→ Document passage:
The Royal Marsden Hospital Experience Of Trabectedin In Patients With Advanced Soft Tissue Sarcoma (Sts): Toxicity And Efficacy In A Nonselected Group

e20507 Background: Trabectedin (T) is approved in Europe for advanced soft tissue sarcoma (STS). The Royal Marsden Hospital (RMH) has treated 133 STS pts with this agent, the majority outside of clinical trial. This affords the opportunity to determine the toxicity profile and clinical benefit of T in the largest, non-selected cohort published to date. Methods: Patients who started T as a 24 hr infusion for advanced STS between May 1999 and August 2010 were analysed for clinical outcome and toxicity. Results: 133 patients were identified: 60% female; median age 50yrs (18-77yrs) and median prior treatments =1 (0-4). The histological subtypes included leiomyosarcoma (43%), myxoid liposarcoma (13%) and synovial sarcoma (12%); metastatic sites: lung (57%), liver (27%), retroperitoneal (20%). Median number of cycles was 3 (1-24); 32% ≥6 cycles, and 19% only 1 cycle (65% due to PD). Median overall PFS and OS were 67 and 153 days respectively and 28% were progression-free at 6 months. Myxoid liposarcomas were associated with significantly better PFS (median 221 vs 52 days; p=0.003), with synovial sarcomas showing a trend towards an improved PFS. Clinical benefit (PR +SD) was seen in 52% (PR=10%). Dose reductions, delays and change to q4wk schedule due to toxicity were necessary in 25%, 28% and 11% respectively. 22% required hospitalisation and 9% died within 3 weeks of therapy (3.5% toxicity-related). Overall 55% of patients experienced grade 3/4 toxicity (predominantly myelotoxicity, transaminitis, and fatigue), toxicity-related dose modification (25%), and there were 5 toxicity related deaths. Elevations in creatinine kinase occurred in 18% of cycles. Conclusions: This analysis of this largely non-selected STS cohort confirms the clinical activity of trabectedin, particularly in myxoid liposarcomas and synovial sarcomas, with approximately a third of patients experiencing prolonged disease control. Whilst it is generally well tolerated, significant toxicity was observed, with 25% of cases requiring dose reduction. Further analysis of the data is ongoing to better define those factors that may better define those not likely to benefit from T.

→ Data extract:
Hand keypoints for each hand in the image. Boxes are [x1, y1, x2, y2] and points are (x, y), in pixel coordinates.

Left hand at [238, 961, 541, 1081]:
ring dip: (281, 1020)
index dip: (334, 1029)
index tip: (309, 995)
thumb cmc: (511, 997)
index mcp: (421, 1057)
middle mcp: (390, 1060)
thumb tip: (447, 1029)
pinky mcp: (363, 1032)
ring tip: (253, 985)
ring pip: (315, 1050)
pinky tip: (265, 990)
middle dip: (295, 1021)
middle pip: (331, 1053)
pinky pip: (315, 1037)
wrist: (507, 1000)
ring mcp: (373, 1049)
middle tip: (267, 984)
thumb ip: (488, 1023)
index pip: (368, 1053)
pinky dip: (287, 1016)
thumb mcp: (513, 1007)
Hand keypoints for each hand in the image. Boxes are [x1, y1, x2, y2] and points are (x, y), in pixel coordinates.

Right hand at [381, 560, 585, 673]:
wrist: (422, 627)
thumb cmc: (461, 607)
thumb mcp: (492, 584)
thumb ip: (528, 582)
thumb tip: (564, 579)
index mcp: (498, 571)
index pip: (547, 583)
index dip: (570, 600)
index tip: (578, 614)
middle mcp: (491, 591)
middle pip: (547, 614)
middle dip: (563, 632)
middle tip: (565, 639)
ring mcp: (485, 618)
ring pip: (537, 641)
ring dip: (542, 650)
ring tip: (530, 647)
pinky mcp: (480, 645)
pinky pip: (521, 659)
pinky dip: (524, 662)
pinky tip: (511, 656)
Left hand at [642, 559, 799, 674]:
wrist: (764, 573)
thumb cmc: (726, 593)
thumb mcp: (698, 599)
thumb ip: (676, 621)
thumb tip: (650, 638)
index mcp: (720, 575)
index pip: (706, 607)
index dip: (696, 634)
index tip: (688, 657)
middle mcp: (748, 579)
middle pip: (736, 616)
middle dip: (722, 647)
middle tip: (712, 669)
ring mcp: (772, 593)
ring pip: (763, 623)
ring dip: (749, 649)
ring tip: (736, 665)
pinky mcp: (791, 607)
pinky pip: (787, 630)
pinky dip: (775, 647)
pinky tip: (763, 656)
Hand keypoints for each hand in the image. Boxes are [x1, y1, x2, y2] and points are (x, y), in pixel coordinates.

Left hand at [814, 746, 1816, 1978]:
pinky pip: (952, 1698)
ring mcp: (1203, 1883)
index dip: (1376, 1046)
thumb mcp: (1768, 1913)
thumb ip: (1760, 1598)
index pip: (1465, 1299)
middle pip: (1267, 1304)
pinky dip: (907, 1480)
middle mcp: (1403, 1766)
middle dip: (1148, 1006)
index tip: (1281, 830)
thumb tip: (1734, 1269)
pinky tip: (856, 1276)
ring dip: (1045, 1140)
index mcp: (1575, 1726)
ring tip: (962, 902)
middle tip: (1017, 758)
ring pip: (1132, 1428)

→ Task goal:
Decide whether each statement below agrees with the trabectedin abstract, answering yes or no and quoting the deciding words of the abstract. 1. The patients started trabectedin as a 24-hour infusion. 2. Most of the patients received trabectedin within a clinical trial. 3. Patients with myxoid liposarcoma had a median progression-free survival of 221 days.

→ Answer:
1. Yes: "Patients who started T as a 24 hr infusion for advanced STS between May 1999 and August 2010 were analysed"
2. No: "the majority outside of clinical trial"
3. Yes: "Myxoid liposarcomas were associated with significantly better PFS (median 221 vs 52 days; p=0.003)"